(Page images and extracted text)
◆ ◆ ◆ ◆ ◆

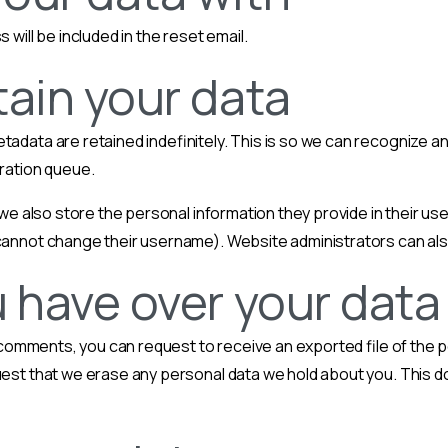
 will be included in the reset email.
ain your data
etadata are retained indefinitely. This is so we can recognize
eration queue.
we also store the personal information they provide in their user 
cannot change their username). Website administrators can also
 have over your data
ft comments, you can request to receive an exported file of the 
uest that we erase any personal data we hold about you. This d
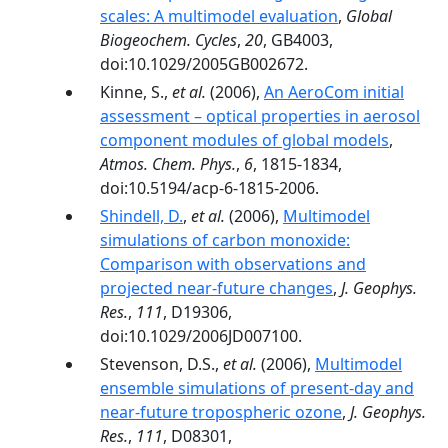
scales: A multimodel evaluation
,
Global
Biogeochem. Cycles
,
20
, GB4003,
doi:10.1029/2005GB002672.
Kinne, S.,
et al.
(2006),
An AeroCom initial
assessment – optical properties in aerosol
component modules of global models
,
Atmos. Chem. Phys.
,
6
, 1815-1834,
doi:10.5194/acp-6-1815-2006.
Shindell, D.
,
et al.
(2006),
Multimodel
simulations of carbon monoxide:
Comparison with observations and
projected near-future changes
,
J. Geophys.
Res.
,
111
, D19306,
doi:10.1029/2006JD007100.
Stevenson, D.S.,
et al.
(2006),
Multimodel
ensemble simulations of present-day and
near-future tropospheric ozone
,
J. Geophys.
Res.
,
111
, D08301,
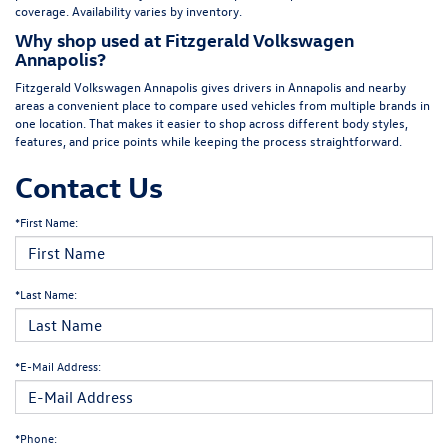
coverage. Availability varies by inventory.
Why shop used at Fitzgerald Volkswagen
Annapolis?
Fitzgerald Volkswagen Annapolis gives drivers in Annapolis and nearby
areas a convenient place to compare used vehicles from multiple brands in
one location. That makes it easier to shop across different body styles,
features, and price points while keeping the process straightforward.
Contact Us
*First Name:
*Last Name:
*E-Mail Address:
*Phone:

◆ ◆ ◆ ◆ ◆

▸ Task instructions
Please reproduce, word for word, every line from the first line of the records above through the line containing "ft comments, you", and leave out the pictures.

▸ Exercise response
 will be included in the reset email.
ain your data
etadata are retained indefinitely. This is so we can recognize
eration queue.
we also store the personal information they provide in their user 
cannot change their username). Website administrators can also
 have over your data
ft comments, you can request to receive an exported file of the 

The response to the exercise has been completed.